Even places like China with lots of successful nuclear projects is only building a tiny tiny amount of nuclear when compared to their wind, solar, and batteries. China does everything, and they won't abandon nuclear completely because a nuclear workforce is essential for a country with superpower ambitions, but the nuclear power is there for the superpower ambitions, not the electricity generation.

seec 10 hours ago | parent | next [-]

It's funny you say that. Renewables are "cheap" precisely because a lot of the labor cost is offloaded to cheap labor countries with low regulations. There is basically no solar panel market outside of China, and that says something. It's a very messy process and benefits largely from China's willingness to not care.

Every single big renewable project is heavily backed by government and subsidies. Wind is big in Germany, because gov pushed it very hard, not because it's naturally competitive.

So far, I see a lot of ideologues pushing the "cheaper" argument even though it hasn't been true at all, and the long-term prospect don't look very good compared to nuclear. But it has more political support, so it is made to be more "competitive" and that's basically all there is to it.

Even residential solar only makes sense when people who install it get paid a lot more than the bulk electricity actually cost, if people had to pay themselves for both panels and storage it is largely a loss compared to regulated market price for electricity in many places in Europe.

AtlasBarfed 3 days ago | parent | prev | next [-]

I just don't think smrs work without figuring out Lftrs.
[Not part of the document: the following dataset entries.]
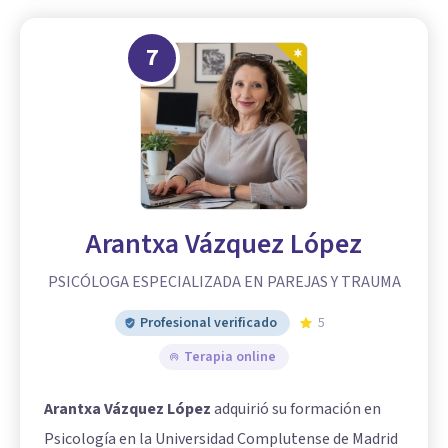
7
Arantxa Vázquez López
PSICÓLOGA ESPECIALIZADA EN PAREJAS Y TRAUMA
Profesional verificado
5
Terapia online
Arantxa Vázquez López
adquirió su formación en
Psicología en la Universidad Complutense de Madrid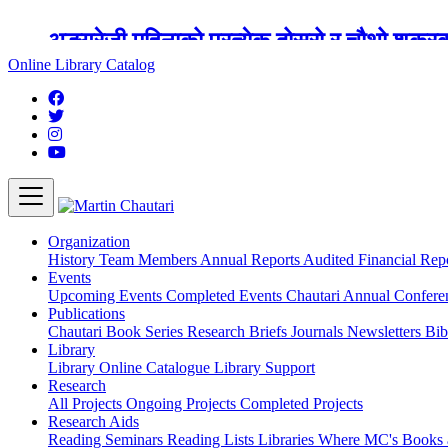
अङ्ग्रेजी महिनाको प्रत्येक दोस्रो र चौथो शुक्
Online Library Catalog
Organization
History
Team
Members
Annual Reports
Audited Financial Rep
Events
Upcoming Events
Completed Events
Chautari Annual Confer
Publications
Chautari Book Series
Research Briefs
Journals
Newsletters
Bib
Library
Library
Online Catalogue
Library Support
Research
All Projects
Ongoing Projects
Completed Projects
Research Aids
Reading Seminars
Reading Lists
Libraries Where MC's Books 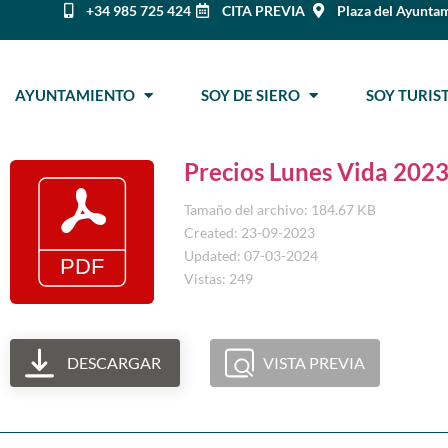
+34 985 725 424
CITA PREVIA
Plaza del Ayuntam
AYUNTAMIENTO
SOY DE SIERO
SOY TURI
Precios Lunes Vida 202
Tamaño del archivo: 184.67 KB
Created: 23-09-2023
Updated: 07-03-2024
Vistas: 249
DESCARGAR
VISTA PREVIA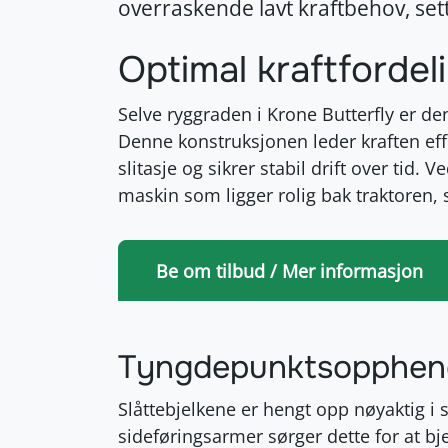
overraskende lavt kraftbehov, sett
Optimal kraftfordeli
Selve ryggraden i Krone Butterfly er d
Denne konstruksjonen leder kraften effe
slitasje og sikrer stabil drift over tid
maskin som ligger rolig bak traktoren, 
Be om tilbud / Mer informasjon
Tyngdepunktsoppheng
Slåttebjelkene er hengt opp nøyaktig i 
sideføringsarmer sørger dette for at bje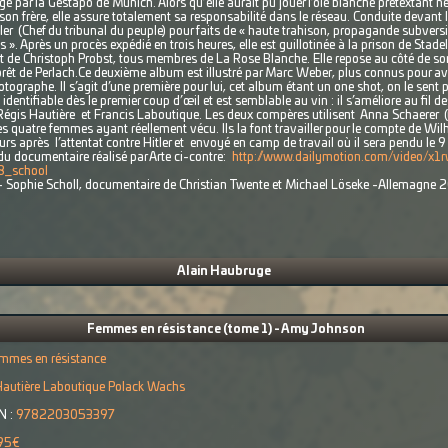
rogé par la Gestapo de Munich. Alors qu’elle aurait pu jouer l’oie blanche prétextant
on frère, elle assure totalement sa responsabilité dans le réseau. Conduite devant le
 (Chef du tribunal du peuple) pour faits de « haute trahison, propagande subversi
s ». Après un procès expédié en trois heures, elle est guillotinée à la prison de Sta
 de Christoph Probst, tous membres de La Rose Blanche. Elle repose au côté de son
 forêt de Perlach.Ce deuxième album est illustré par Marc Weber, plus connus pour av
ographe. Il s’agit d’une première pour lui, cet album étant un one shot, on le sent p
 identifiable dès le premier coup d’œil et est semblable au vin : il s’améliore au fil
pe Régis Hautière et Francis Laboutique. Les deux compères utilisent Anna Schaerer
s quatre femmes ayant réellement vécu. Ils la font travailler pour le compte de Wil
jours après l’attentat contre Hitler et envoyé en camp de travail où il sera pendu le 
 du documentaire réalisé par Arte ci-contre:
http://www.dailymotion.com/video/x1
08_school
re - Sophie Scholl, documentaire de Christian Twente et Michael Löseke -Allemagne
Alain Haubruge
Femmes en résistance (tome 1) - Amy Johnson
mmes en résistance
autière Laboutique Polack Wachs
N :
9782203053397
95€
Because lifters can use almost all the fuel, are inherently meltdown proof, you basically take away the two worst dangers of nuclear.

The issue with degradation of the piping and everything from the molten salts can probably be solved by a replacement cycle.

But to be fair, I have no idea how China's MSR is going

pas 2 days ago | parent | prev [-]

If the EU and US would each commit to build, fund 100+ NPPs over the next years then it would make sense to gear up for a scheme.

Unfortunately each plant is a fucking special snowflake. Due to new sites somehow requiring changes which is absurd, since the containment and everything under it should be 1:1 copy, right? Yes, because the NRC doesn't work like that. Designs are tweaked.

Anyway as you said it's a very expensive bespoke weld and pour festival.